[Opening RECORDED DATA section]
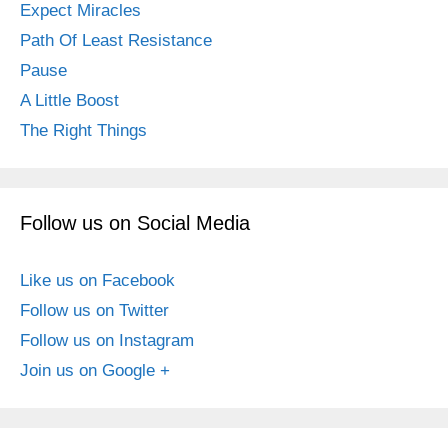
Expect Miracles
Path Of Least Resistance
Pause
A Little Boost
The Right Things
Follow us on Social Media
Like us on Facebook
Follow us on Twitter
Follow us on Instagram
Join us on Google +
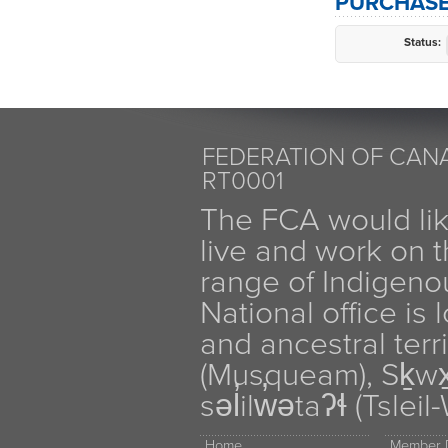
PURCHASE
Status:
FEDERATION OF CANA
RT0001
The FCA would li
live and work on th
range of Indigen
National office is
and ancestral terr
(Musqueam), Sḵw
səl̓ilw̓ətaʔɬ (Tsle
Home
Member D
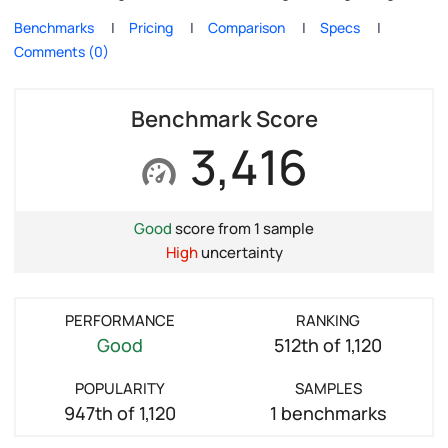
Benchmarks
Pricing
Comparison
Specs
Comments (0)
Benchmark Score
3,416
Good
score from 1 sample
High
uncertainty
PERFORMANCE
RANKING
Good
512th of 1,120
POPULARITY
SAMPLES
947th of 1,120
1 benchmarks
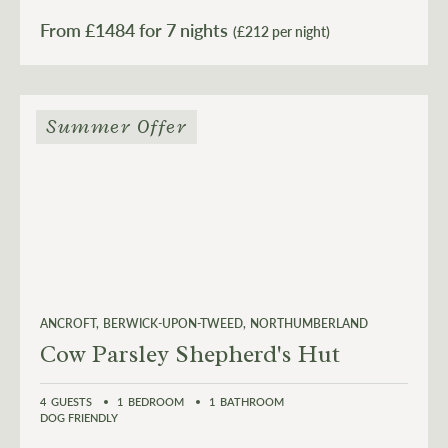
From £
1484
for 7 nights
(£212 per night)
Summer Offer
ANCROFT
BERWICK-UPON-TWEED
NORTHUMBERLAND
Cow Parsley Shepherd's Hut
4
GUESTS
1
BEDROOM
1
BATHROOM
DOG FRIENDLY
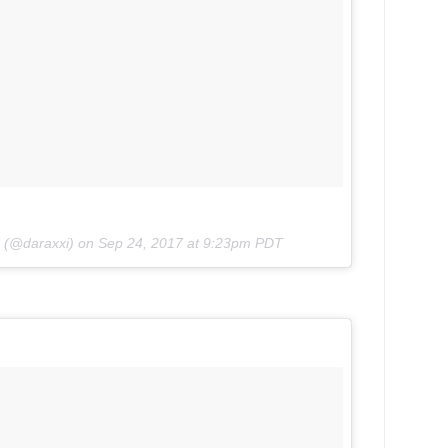
k (@daraxxi) on
Sep 24, 2017 at 9:23pm PDT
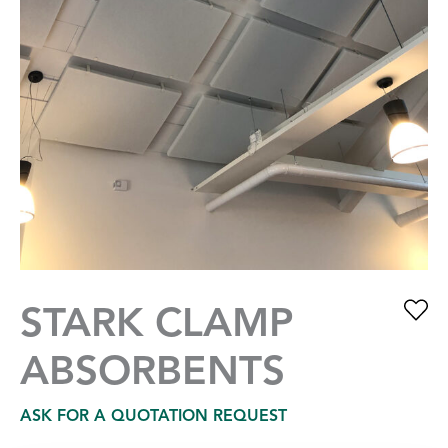
STARK CLAMP
ABSORBENTS
ASK FOR A QUOTATION REQUEST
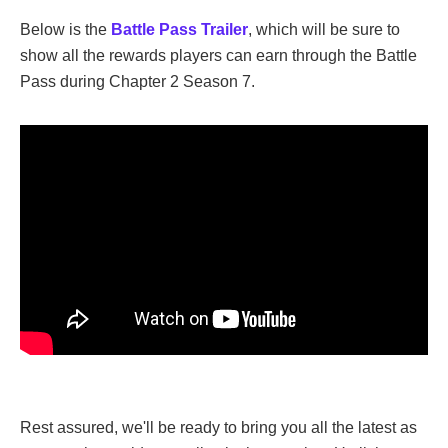
Below is the
Battle Pass Trailer
, which will be sure to
show all the rewards players can earn through the Battle
Pass during Chapter 2 Season 7.
Rest assured, we'll be ready to bring you all the latest as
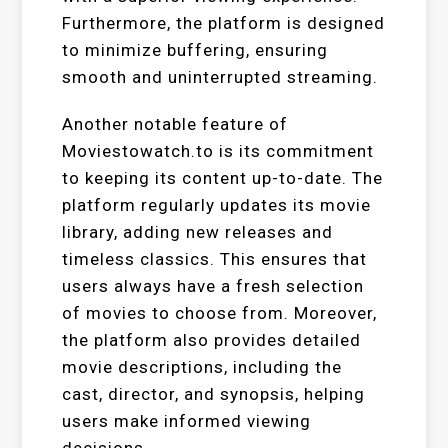
Furthermore, the platform is designed
to minimize buffering, ensuring
smooth and uninterrupted streaming.
Another notable feature of
Moviestowatch.to is its commitment
to keeping its content up-to-date. The
platform regularly updates its movie
library, adding new releases and
timeless classics. This ensures that
users always have a fresh selection
of movies to choose from. Moreover,
the platform also provides detailed
movie descriptions, including the
cast, director, and synopsis, helping
users make informed viewing
decisions.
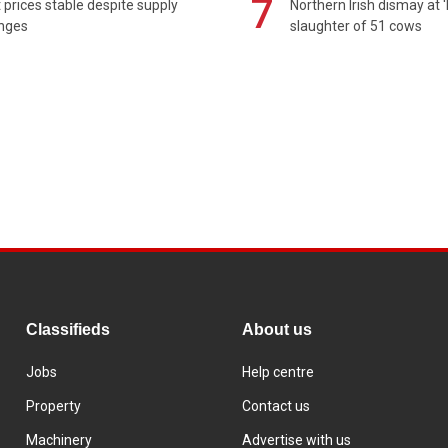
7
prices stable despite supply
Northern Irish dismay at '
enges
slaughter of 51 cows
Classifieds
About us
Jobs
Help centre
Property
Contact us
Machinery
Advertise with us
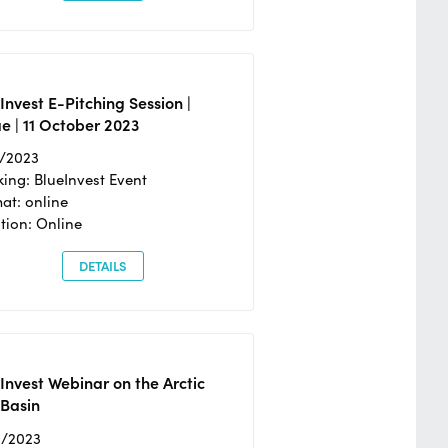
Invest E-Pitching Session |
e | 11 October 2023
0/2023
ing: BlueInvest Event
at: online
tion: Online
DETAILS
Invest Webinar on the Arctic
 Basin
6/2023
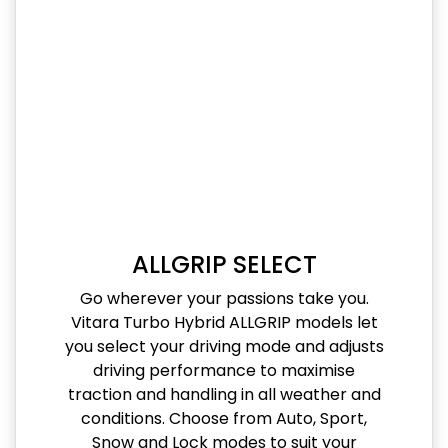
ALLGRIP SELECT
Go wherever your passions take you.
Vitara Turbo Hybrid ALLGRIP models let
you select your driving mode and adjusts
driving performance to maximise
traction and handling in all weather and
conditions. Choose from Auto, Sport,
Snow and Lock modes to suit your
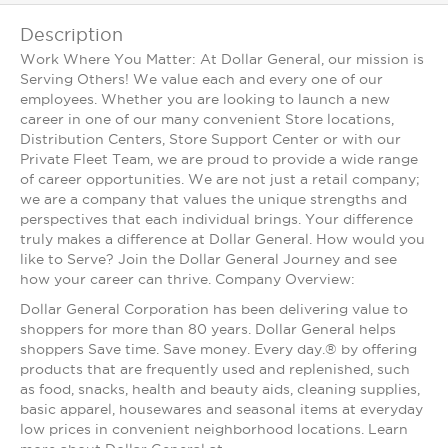
Description
Work Where You Matter: At Dollar General, our mission is
Serving Others! We value each and every one of our
employees. Whether you are looking to launch a new
career in one of our many convenient Store locations,
Distribution Centers, Store Support Center or with our
Private Fleet Team, we are proud to provide a wide range
of career opportunities. We are not just a retail company;
we are a company that values the unique strengths and
perspectives that each individual brings. Your difference
truly makes a difference at Dollar General. How would you
like to Serve? Join the Dollar General Journey and see
how your career can thrive. Company Overview:
Dollar General Corporation has been delivering value to
shoppers for more than 80 years. Dollar General helps
shoppers Save time. Save money. Every day.® by offering
products that are frequently used and replenished, such
as food, snacks, health and beauty aids, cleaning supplies,
basic apparel, housewares and seasonal items at everyday
low prices in convenient neighborhood locations. Learn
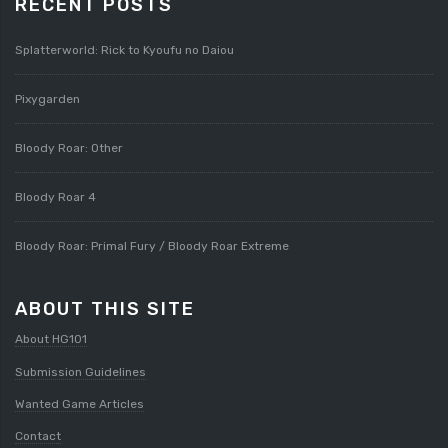
RECENT POSTS
Splatterworld: Rick to Kyoufu no Daiou
Pixygarden
Bloody Roar: Other
Bloody Roar 4
Bloody Roar: Primal Fury / Bloody Roar Extreme
ABOUT THIS SITE
About HG101
Submission Guidelines
Wanted Game Articles
Contact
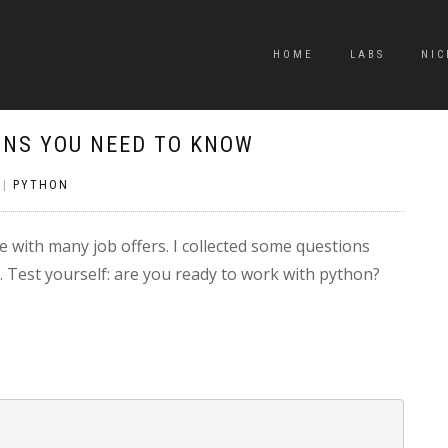
HOME
LABS
NIC
ONS YOU NEED TO KNOW
|
PYTHON
with many job offers. I collected some questions
 Test yourself: are you ready to work with python?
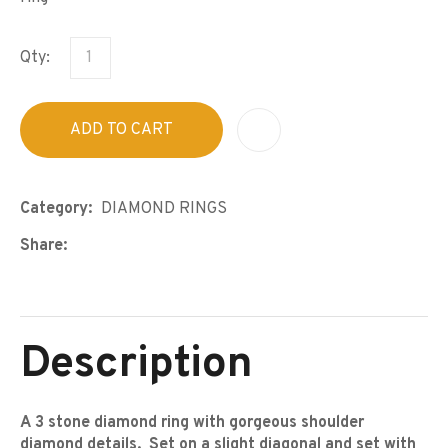
Qty:
ADD TO CART
A
Category
DIAMOND RINGS
Share
Description
A 3 stone diamond ring with gorgeous shoulder
diamond details. Set on a slight diagonal and set with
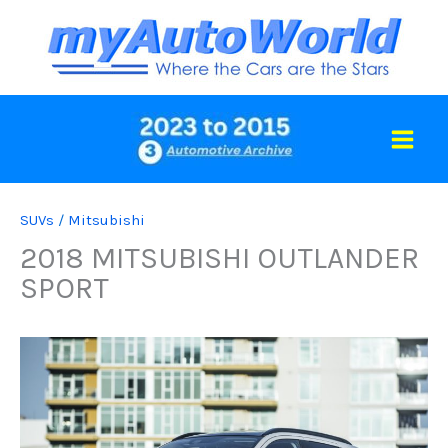
Skip
to
content
SUVs
/
Mitsubishi
2018 MITSUBISHI OUTLANDER
SPORT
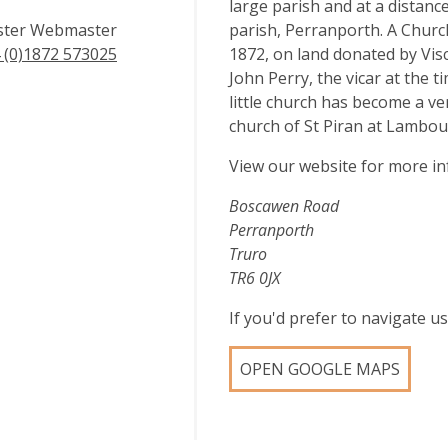
large parish and at a distan
ster Webmaster
parish, Perranporth. A Church
 (0)1872 573025
1872, on land donated by Vis
John Perry, the vicar at the 
little church has become a ve
church of St Piran at Lambou
View our website for more i
Boscawen Road
Perranporth
Truro
TR6 0JX
If you'd prefer to navigate 
OPEN GOOGLE MAPS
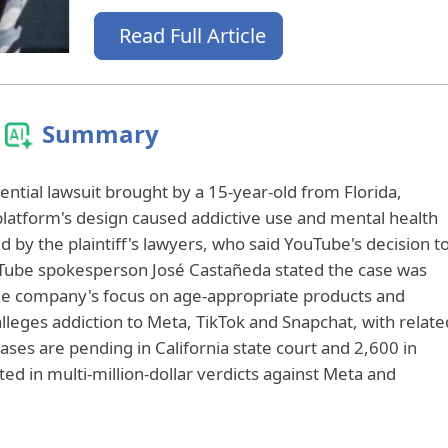
Read Full Article
Summary
ential lawsuit brought by a 15-year-old from Florida,
 platform's design caused addictive use and mental health
y the plaintiff's lawyers, who said YouTube's decision t
 YouTube spokesperson José Castañeda stated the case was
e company's focus on age-appropriate products and
alleges addiction to Meta, TikTok and Snapchat, with relate
ases are pending in California state court and 2,600 in
ted in multi-million-dollar verdicts against Meta and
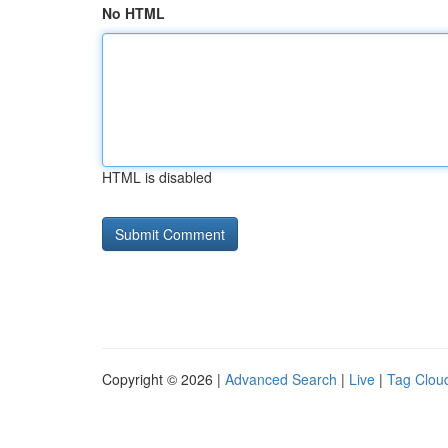
No HTML
HTML is disabled
Copyright © 2026 |
Advanced Search
|
Live
|
Tag Clou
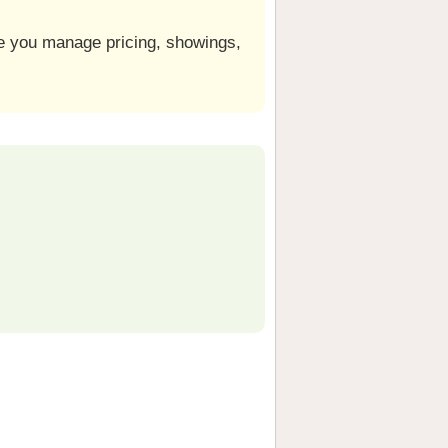
le you manage pricing, showings,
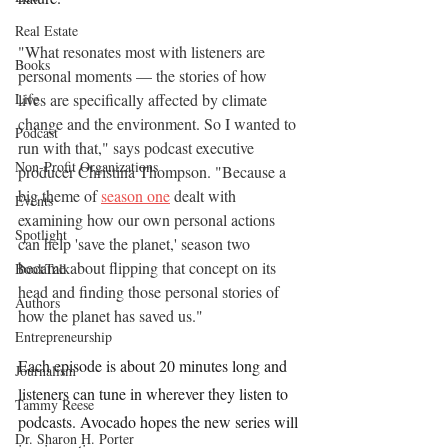
Real Estate
"What resonates most with listeners are 
Books
personal moments — the stories of how 
Life
lives are specifically affected by climate 
change and the environment. So I wanted to 
Podcast
run with that," says podcast executive 
Non-Profit Organizations
producer Christina Thompson. "Because a 
big theme of 
season one
 dealt with 
Events
examining how our own personal actions 
Spotlight
can help 'save the planet,' season two 
became about flipping that concept on its 
BookTalk
head and finding those personal stories of 
Authors
how the planet has saved us."
Entrepreneurship
Each episode is about 20 minutes long and 
Journalism
listeners can tune in wherever they listen to 
Tammy Reese
podcasts. Avocado hopes the new series will 
Dr. Sharon H. Porter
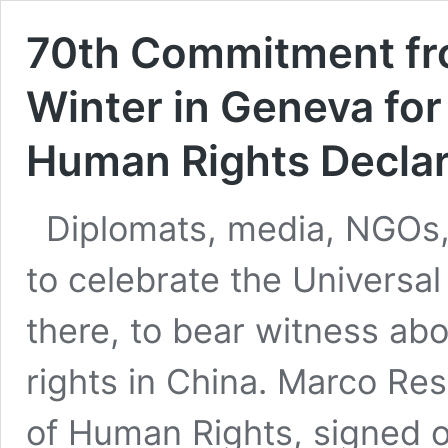
70th Commitment from
Winter in Geneva for
Human Rights Declar
Diplomats, media, NGOs,
to celebrate the Universal
there, to bear witness ab
rights in China. Marco Res
of Human Rights, signed 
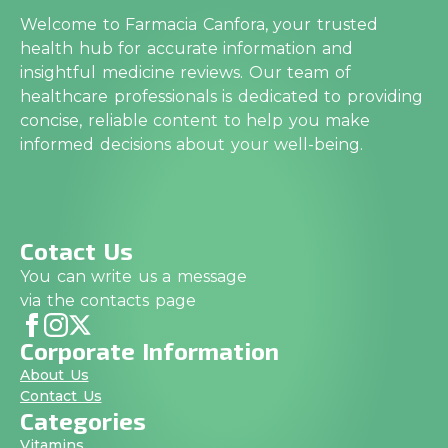
Welcome to Farmacia Canfora, your trusted
health hub for accurate information and
insightful medicine reviews. Our team of
healthcare professionals is dedicated to providing
concise, reliable content to help you make
informed decisions about your well-being.
Cotact Us
You can write us a message
via the contacts page
Corporate Information
About Us
Contact Us
Categories
Vitamins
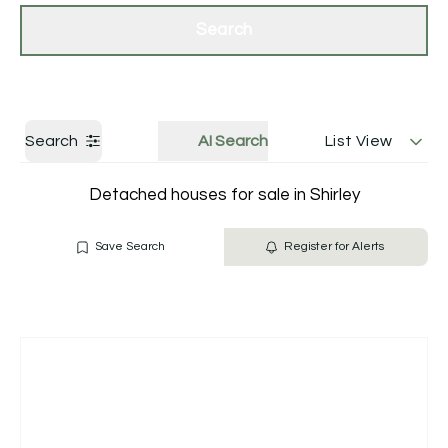
Get a Valuation
Contact Us
Search
Search
AI Search
List View
Detached houses for sale in Shirley
Save Search
Register for Alerts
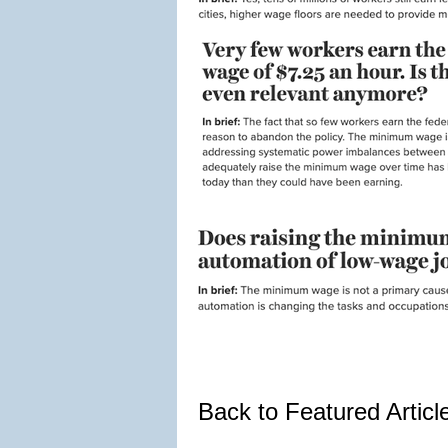
Back to Featured Artic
[Closing RECORDED DATA section]
#### [WORK TASK]
Reproduce, word for word, only the lines in the records above from the line with "OPEN GOOGLE MAPS" through the line with "YouTube spokesperson José", including both ends; omit the pictures.

#### [WRITTEN ANSWER]
OPEN GOOGLE MAPS
Read Full Article
Summary
ential lawsuit brought by a 15-year-old from Florida,
 platform's design caused addictive use and mental health
y the plaintiff's lawyers, who said YouTube's decision t
 YouTube spokesperson José Castañeda stated the case was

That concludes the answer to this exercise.